Action item:
What you produce should match the records exactly, line for line.

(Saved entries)
::::
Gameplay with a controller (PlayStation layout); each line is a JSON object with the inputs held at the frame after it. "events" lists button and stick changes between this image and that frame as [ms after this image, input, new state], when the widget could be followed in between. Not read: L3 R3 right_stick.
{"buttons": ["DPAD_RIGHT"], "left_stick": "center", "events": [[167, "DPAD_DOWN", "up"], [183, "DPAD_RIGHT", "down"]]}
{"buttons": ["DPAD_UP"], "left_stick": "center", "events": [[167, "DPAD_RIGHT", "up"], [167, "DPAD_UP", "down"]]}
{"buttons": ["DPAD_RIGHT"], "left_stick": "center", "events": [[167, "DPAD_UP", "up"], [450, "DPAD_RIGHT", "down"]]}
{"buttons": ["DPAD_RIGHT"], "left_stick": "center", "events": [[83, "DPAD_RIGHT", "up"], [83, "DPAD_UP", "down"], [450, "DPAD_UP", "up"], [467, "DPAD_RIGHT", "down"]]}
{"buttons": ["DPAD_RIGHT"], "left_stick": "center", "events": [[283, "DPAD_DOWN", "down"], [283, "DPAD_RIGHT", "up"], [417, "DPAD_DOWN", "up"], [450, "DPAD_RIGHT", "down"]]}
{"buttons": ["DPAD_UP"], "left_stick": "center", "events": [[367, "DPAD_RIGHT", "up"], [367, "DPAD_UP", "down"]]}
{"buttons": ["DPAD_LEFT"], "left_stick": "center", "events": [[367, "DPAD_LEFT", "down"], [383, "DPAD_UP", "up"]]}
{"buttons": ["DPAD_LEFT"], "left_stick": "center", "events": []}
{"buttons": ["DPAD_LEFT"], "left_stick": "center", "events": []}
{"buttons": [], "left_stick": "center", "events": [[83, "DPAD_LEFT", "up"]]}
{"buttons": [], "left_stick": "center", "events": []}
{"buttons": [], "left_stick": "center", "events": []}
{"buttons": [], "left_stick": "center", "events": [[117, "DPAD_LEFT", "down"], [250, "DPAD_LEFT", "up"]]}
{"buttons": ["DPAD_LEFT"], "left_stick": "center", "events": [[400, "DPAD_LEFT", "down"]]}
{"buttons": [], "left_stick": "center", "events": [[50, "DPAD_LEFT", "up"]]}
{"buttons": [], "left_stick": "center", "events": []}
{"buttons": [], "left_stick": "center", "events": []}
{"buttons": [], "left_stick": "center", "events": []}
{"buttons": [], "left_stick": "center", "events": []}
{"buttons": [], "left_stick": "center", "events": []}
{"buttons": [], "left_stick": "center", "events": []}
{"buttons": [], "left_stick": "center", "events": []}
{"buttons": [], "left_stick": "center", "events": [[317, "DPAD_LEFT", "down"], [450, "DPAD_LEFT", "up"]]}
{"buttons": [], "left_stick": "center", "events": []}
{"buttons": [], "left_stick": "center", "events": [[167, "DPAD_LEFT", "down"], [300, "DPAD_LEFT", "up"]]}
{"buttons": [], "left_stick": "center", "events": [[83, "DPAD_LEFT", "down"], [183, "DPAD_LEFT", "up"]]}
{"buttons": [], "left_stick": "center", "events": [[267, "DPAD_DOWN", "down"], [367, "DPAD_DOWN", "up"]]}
::::
Response below:
Gameplay with a controller (PlayStation layout); each line is a JSON object with the inputs held at the frame after it. "events" lists button and stick changes between this image and that frame as [ms after this image, input, new state], when the widget could be followed in between. Not read: L3 R3 right_stick.
{"buttons": ["DPAD_RIGHT"], "left_stick": "center", "events": [[167, "DPAD_DOWN", "up"], [183, "DPAD_RIGHT", "down"]]}
{"buttons": ["DPAD_UP"], "left_stick": "center", "events": [[167, "DPAD_RIGHT", "up"], [167, "DPAD_UP", "down"]]}
{"buttons": ["DPAD_RIGHT"], "left_stick": "center", "events": [[167, "DPAD_UP", "up"], [450, "DPAD_RIGHT", "down"]]}
{"buttons": ["DPAD_RIGHT"], "left_stick": "center", "events": [[83, "DPAD_RIGHT", "up"], [83, "DPAD_UP", "down"], [450, "DPAD_UP", "up"], [467, "DPAD_RIGHT", "down"]]}
{"buttons": ["DPAD_RIGHT"], "left_stick": "center", "events": [[283, "DPAD_DOWN", "down"], [283, "DPAD_RIGHT", "up"], [417, "DPAD_DOWN", "up"], [450, "DPAD_RIGHT", "down"]]}
{"buttons": ["DPAD_UP"], "left_stick": "center", "events": [[367, "DPAD_RIGHT", "up"], [367, "DPAD_UP", "down"]]}
{"buttons": ["DPAD_LEFT"], "left_stick": "center", "events": [[367, "DPAD_LEFT", "down"], [383, "DPAD_UP", "up"]]}
{"buttons": ["DPAD_LEFT"], "left_stick": "center", "events": []}
{"buttons": ["DPAD_LEFT"], "left_stick": "center", "events": []}
{"buttons": [], "left_stick": "center", "events": [[83, "DPAD_LEFT", "up"]]}
{"buttons": [], "left_stick": "center", "events": []}
{"buttons": [], "left_stick": "center", "events": []}
{"buttons": [], "left_stick": "center", "events": [[117, "DPAD_LEFT", "down"], [250, "DPAD_LEFT", "up"]]}
{"buttons": ["DPAD_LEFT"], "left_stick": "center", "events": [[400, "DPAD_LEFT", "down"]]}
{"buttons": [], "left_stick": "center", "events": [[50, "DPAD_LEFT", "up"]]}
{"buttons": [], "left_stick": "center", "events": []}
{"buttons": [], "left_stick": "center", "events": []}
{"buttons": [], "left_stick": "center", "events": []}
{"buttons": [], "left_stick": "center", "events": []}
{"buttons": [], "left_stick": "center", "events": []}
{"buttons": [], "left_stick": "center", "events": []}
{"buttons": [], "left_stick": "center", "events": []}
{"buttons": [], "left_stick": "center", "events": [[317, "DPAD_LEFT", "down"], [450, "DPAD_LEFT", "up"]]}
{"buttons": [], "left_stick": "center", "events": []}
{"buttons": [], "left_stick": "center", "events": [[167, "DPAD_LEFT", "down"], [300, "DPAD_LEFT", "up"]]}
{"buttons": [], "left_stick": "center", "events": [[83, "DPAD_LEFT", "down"], [183, "DPAD_LEFT", "up"]]}
{"buttons": [], "left_stick": "center", "events": [[267, "DPAD_DOWN", "down"], [367, "DPAD_DOWN", "up"]]}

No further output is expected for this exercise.